Set of conditional functions (Sensors) taking 2 arguments: the first argument is executed if the condition is true else it’s the second.
  • IFMBA(a, b) : « IF Max Blue intensity Ahead »: if the robot is positioned in front of the loader’s signal (i.e not need to turn).
  • IFMYA(a, b): « IF Max Yellow intensity Ahead »:if the robot is positioned in front of the most brightening light (i.e not need to turn).
  • IFAMB(a, b): « IF At Max Blue intensity»: if the robot has reached the most brightening light.
  • IFAMY(a, b): « IF At Max Yellow intensity»:if the robot has reached the loader’s signal.
  • IFSAFE(a, b): IF its battery is full
  • IFDIE(a, b): IF its battery is low
  • IFOBB(a, b): « if obstacle back »: if an obstacle is behind it
  • IFOBF(a, b): « if obstacle Front »: if an obstacle is in front of it
Set of terminals (effectors)
  • FOR: forward
  • BACK:backward
  • TURN: turn to the left (90°)
  • HALT: stop
An example of a generated program:

Explanation of the behavior of this part of the program: if the robot
is dying then if it is at the charging station (IFAMB), it stops to move to recharge its battery (HALT) else it tries to locate the charging station (IFMBA) and move toward it (FOR and TURN effectors). Remark: in this short example we retrieve the programmed behaviors 3 and 5 from above.

The fitness

So to evaluate a program, we use a function called “The fitness”. this function takes in argument a program and returns a value corresponding of its performance. The higher the fitness is, the better the program is. To evaluate the program, we will load the program into the two robots and start the simulation of the environment. The simulation ends when one of the robots is died (no enough battery). Then we compute and return a ponderate sum mixing :

  • the age of the system (how many cycles did the two robots stay alive ?)
  • the number of lamps with a full battery (we prefer a system in which there is any lamps with a full battery, sign of a good distribution of knocking)
  • the complexity of the evaluated program (i.e number of operators)

the results

After spent a lot of time to try to find the right parameters for the dynamics of the system, for the effectors and sensors, for the fitness calculus, for the performance of the genetic programming algorithm,etc.. (main problem for this sort of algorithm) I finally found a good solution with an initial population of 10000 randomly generated programs and after 60 generations.

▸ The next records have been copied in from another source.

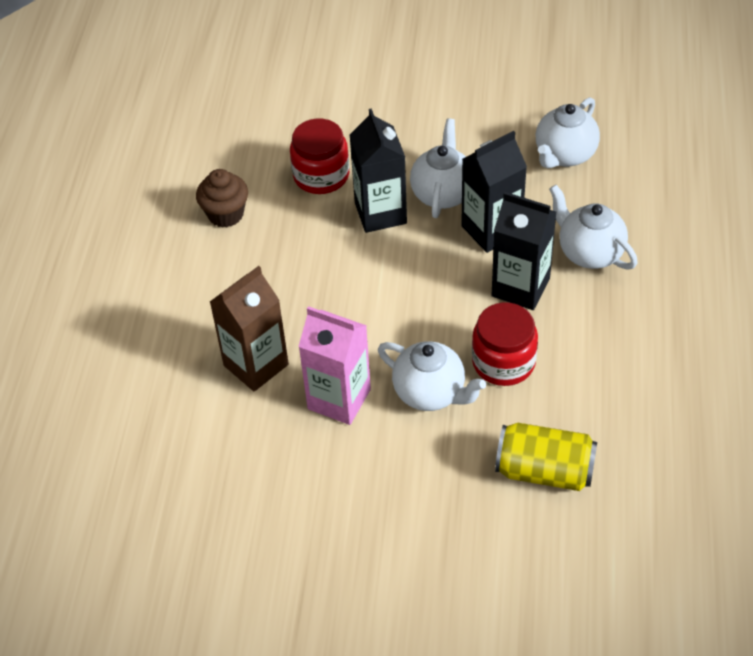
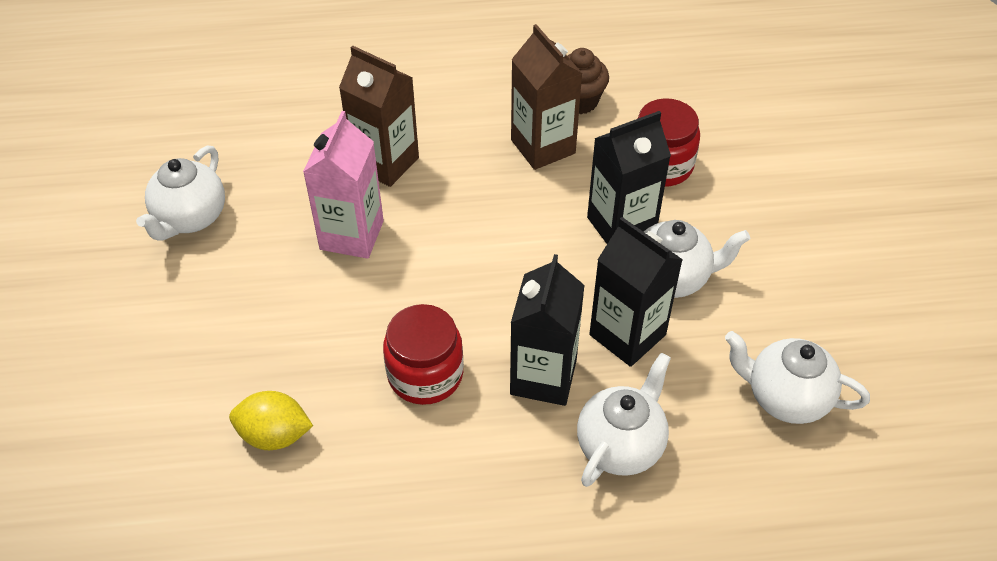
camera: 75 degrees right, 0 degrees up
white teapot [378,341,486,411] -> white teapot moved to [136,146,225,241]
yellow can [495,423,597,491] -> yellow lemon [229,391,313,450]
none -> brown carton [511,24,583,170]

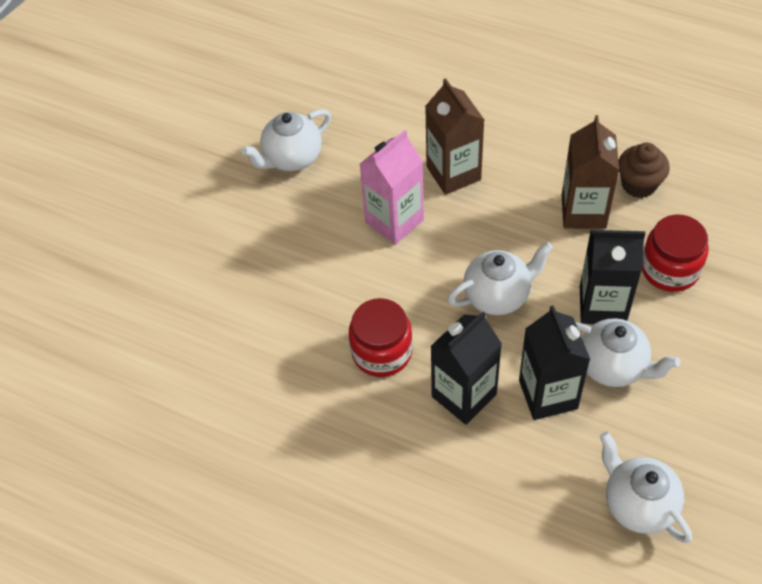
camera: 35 degrees right, 5 degrees up
yellow lemon [229,391,313,450] -> none
white teapot [577,353,671,487] -> white teapot moved to [447,242,553,315]

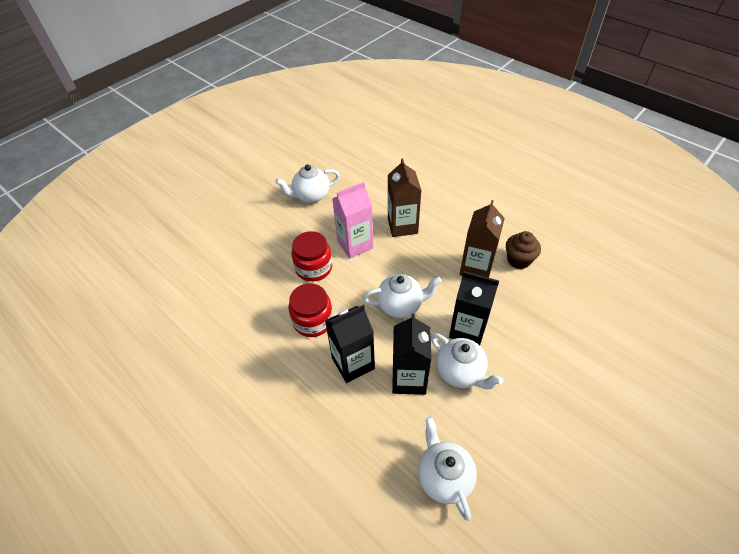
camera: 15 degrees right, 5 degrees down
red jar [642,214,709,292] -> red jar moved to [291,231,332,282]

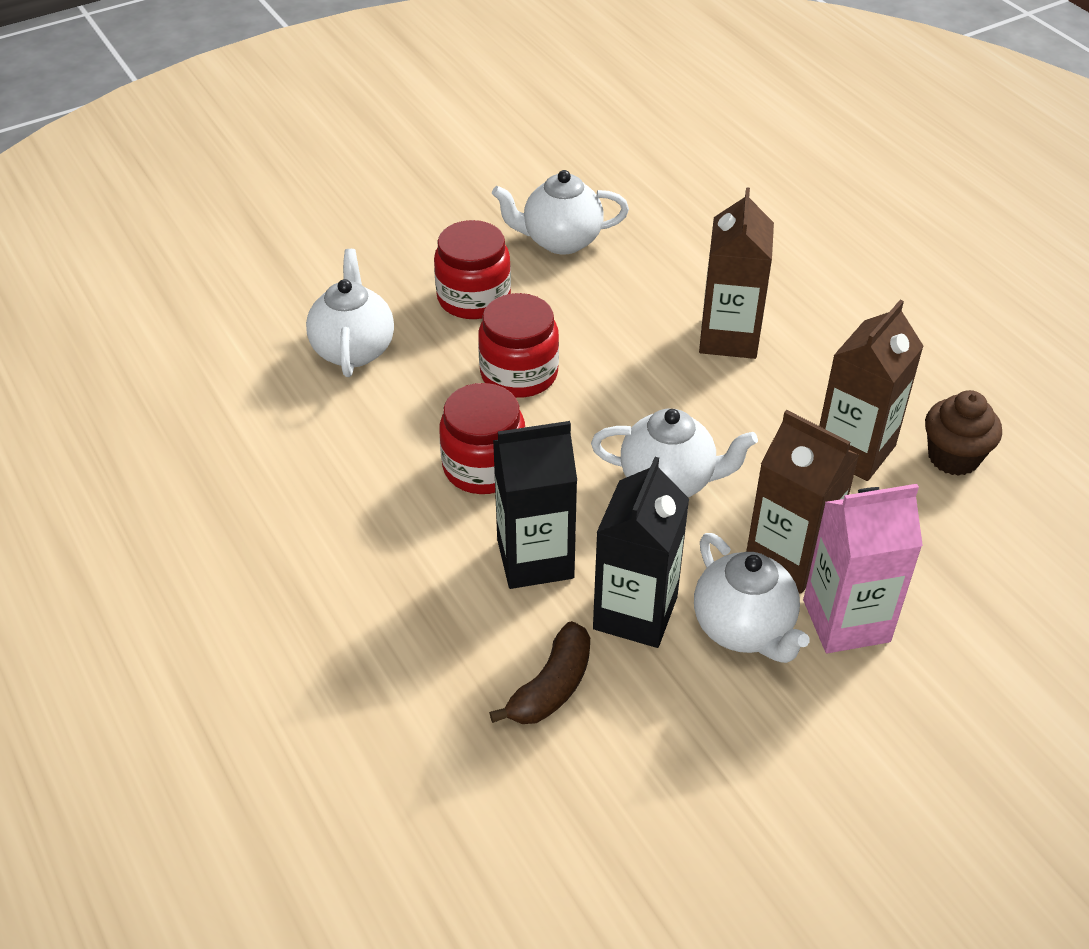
camera: 15 degrees right, 5 degrees down
pink carton [332,182,373,259] -> pink carton moved to [803,484,923,653]
white teapot [418,416,477,521] -> white teapot moved to [306,249,394,377]
black carton [449,271,499,346] -> brown carton [746,410,859,594]
none -> red jar [434,220,511,319]
none -> brown banana [489,621,590,724]

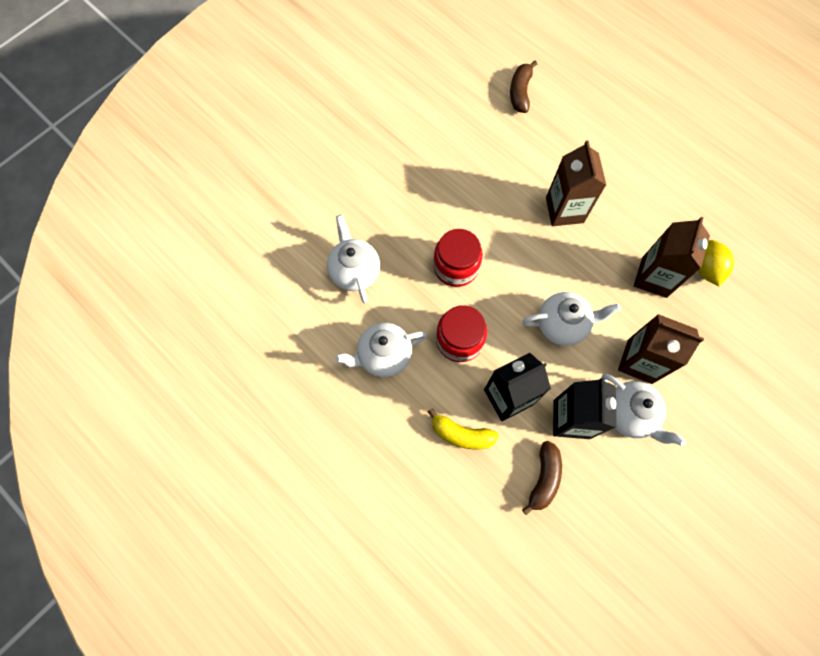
camera: 15 degrees left, 25 degrees up
red jar [434,220,511,319] -> none
white teapot [492,170,629,255] -> white teapot moved to [335,323,427,377]
pink carton [803,484,923,653] -> none
brown cupcake [925,390,1002,476] -> yellow lemon [698,240,734,286]
none -> yellow banana [428,408,499,449]
none -> brown banana [510,61,537,113]

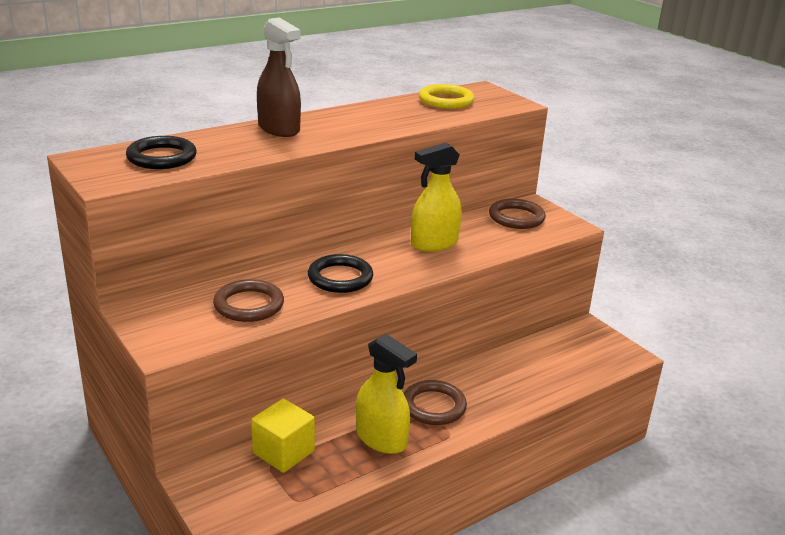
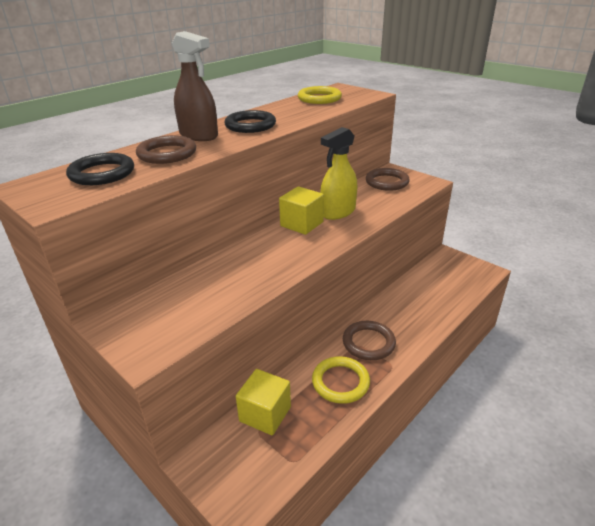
camera: 10 degrees left, 5 degrees up
brown ring [213,279,284,322] -> brown ring moved to [136,135,196,164]
black ring [308,254,373,293] -> black ring moved to [224,110,276,133]
yellow spray bottle [356,334,417,454] -> yellow ring [312,356,370,404]
none -> yellow cube [279,186,324,235]

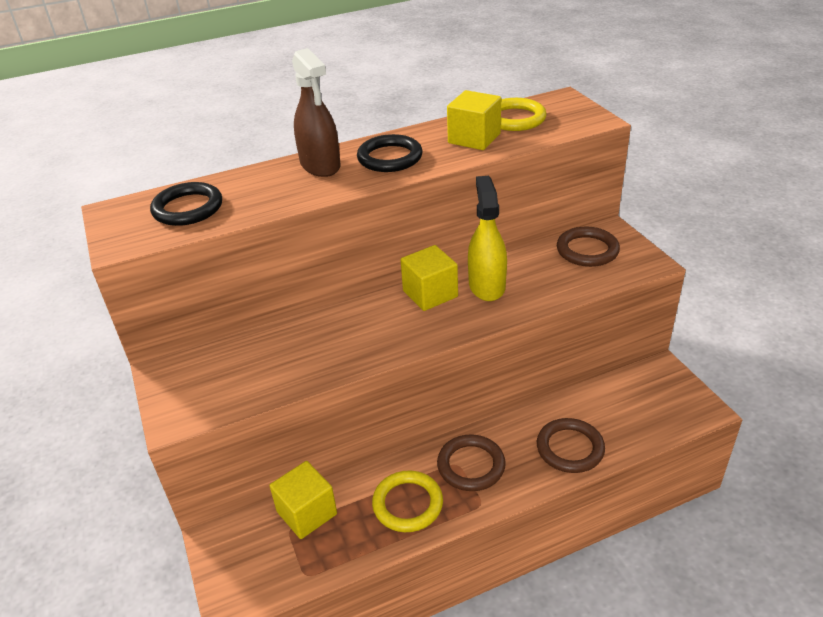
camera: 25 degrees right, 5 degrees up
brown ring [136,135,196,164] -> brown ring moved to [537,418,605,473]
yellow spray bottle [320,127,357,220] -> yellow spray bottle turned 105 degrees clockwise [468,176,507,301]
none -> yellow cube [447,90,501,150]

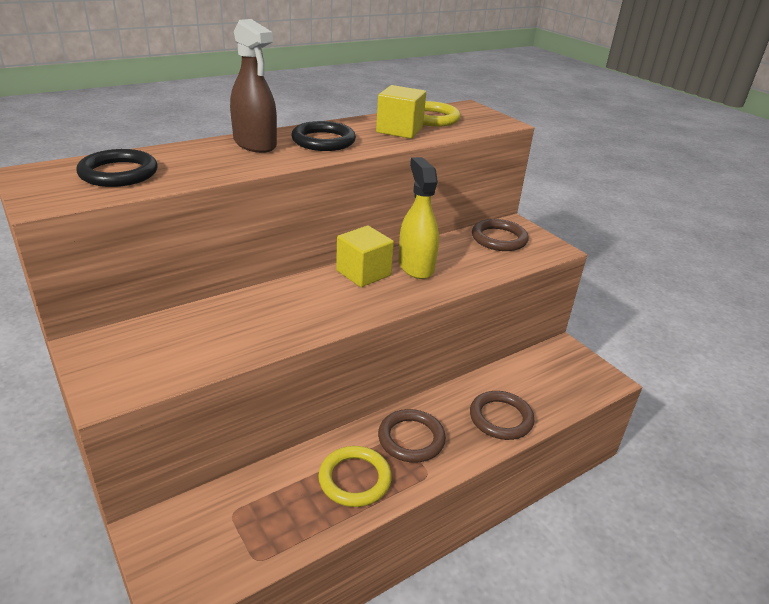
camera: 15 degrees left, 5 degrees down
yellow cube [269,461,337,539] -> none

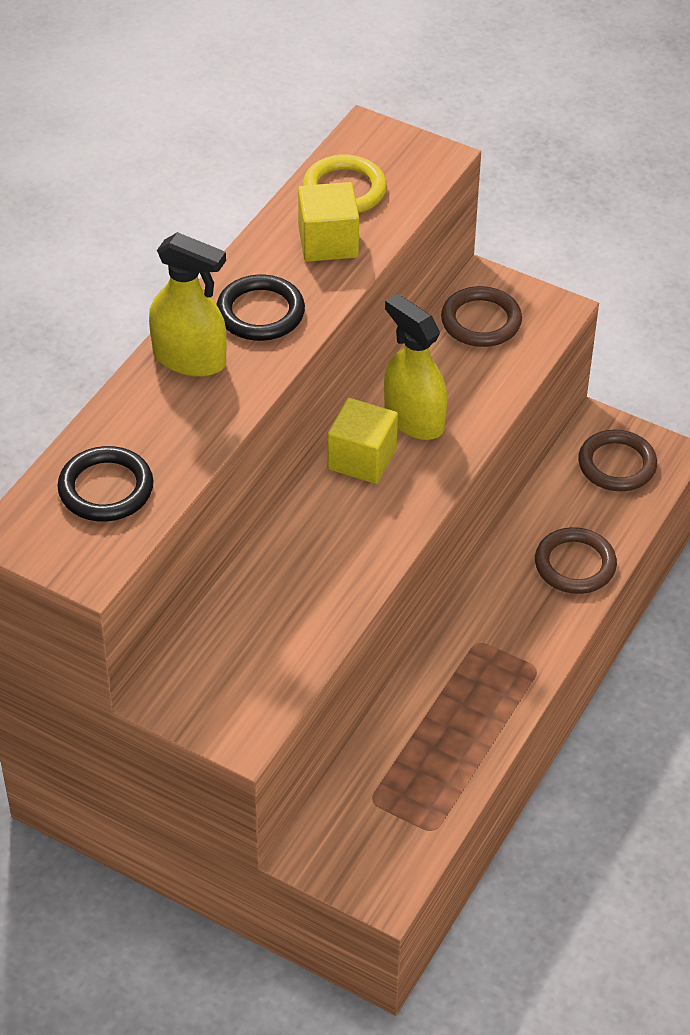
camera: 25 degrees left, 15 degrees up
brown spray bottle [230,19,277,153] -> yellow spray bottle [149,232,227,377]
yellow ring [318,446,392,507] -> none
brown ring [378,409,446,463] -> brown ring moved to [578,430,657,491]

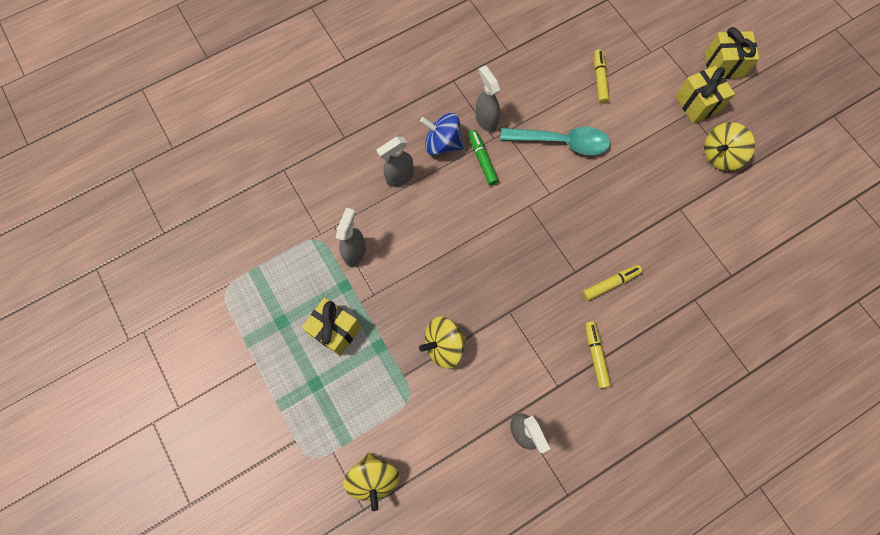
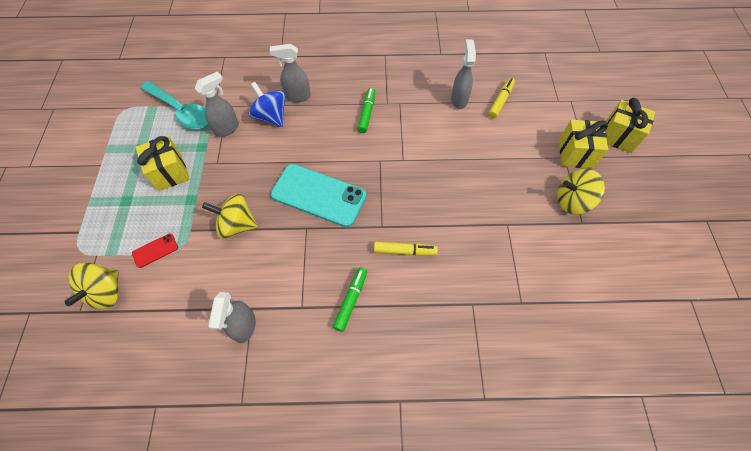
camera: 30 degrees right, 10 degrees down
blue spinning top [420,113,463,155] -> blue spinning top moved to [249,82,286,127]
grey spray bottle [476,65,500,132] -> grey spray bottle moved to [451,40,476,109]
turquoise spoon [500,127,610,155] -> turquoise spoon moved to [140,81,208,129]
yellow marker [585,321,611,389] -> green marker [333,267,367,332]
none -> red phone [132,233,178,268]
none -> turquoise phone [271,164,366,227]

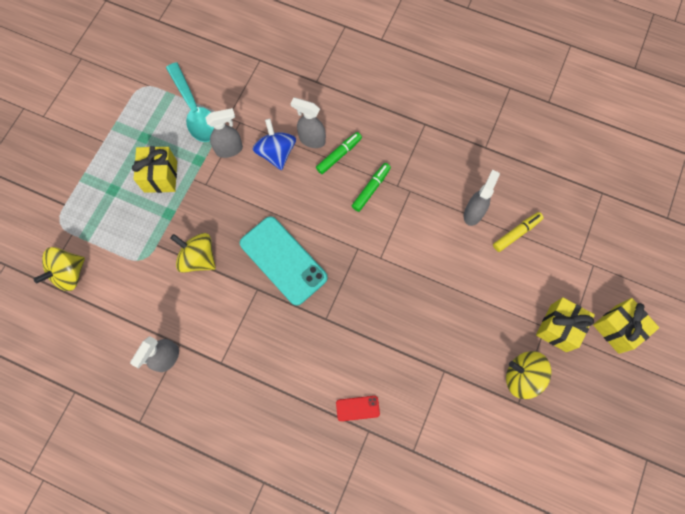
camera: 25 degrees right, 10 degrees up
red phone [132,233,178,268] -> red phone moved to [336,396,380,421]
green marker [333,267,367,332] -> green marker moved to [316,132,362,174]
yellow marker [374,241,438,256] -> none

  • (IFMYA (IFOBA BACK FOWARD) LEFT) : moving to the light and knocking it (= avoidance of an obstacle + attraction for the light):
  • (IFAMB HALT (IFMBA FOWARD (IFDIE LEFT (IFOBA BACK FOWARD))))): halting if it is on the loader else it goes to it even if there is an obstacle in front of the robot (like a potential robot recharging its battery on the loader)

An unexpected behavior: the radar

I’ve forgotten to mention that in the Steel’s experience, a communication system is integrated in the robots to communicate simply: When a robot begins to not have enough energy , it sends a radio signal to the second robot. if this one is recharging it will be able to move away from the loader to let a chance to the other to recharge its battery. At the beginning of the simulation, I didn’t implement this communication system. after some generations, a strange behavior automatically emerged: when the robot was recharging , it turned around itself. Actually it was to detect if the other robots didn’t want to recharge their batteries. Turning and checking its obstacle bumper allows to detect an obstacle (a robot) in every directions like a radar. So when another robot went to the loader to recharge its battery, the first robot that was recharging could detect it and move away from the loader. So this emerged behavior replaced the communication system. funny isn’t it.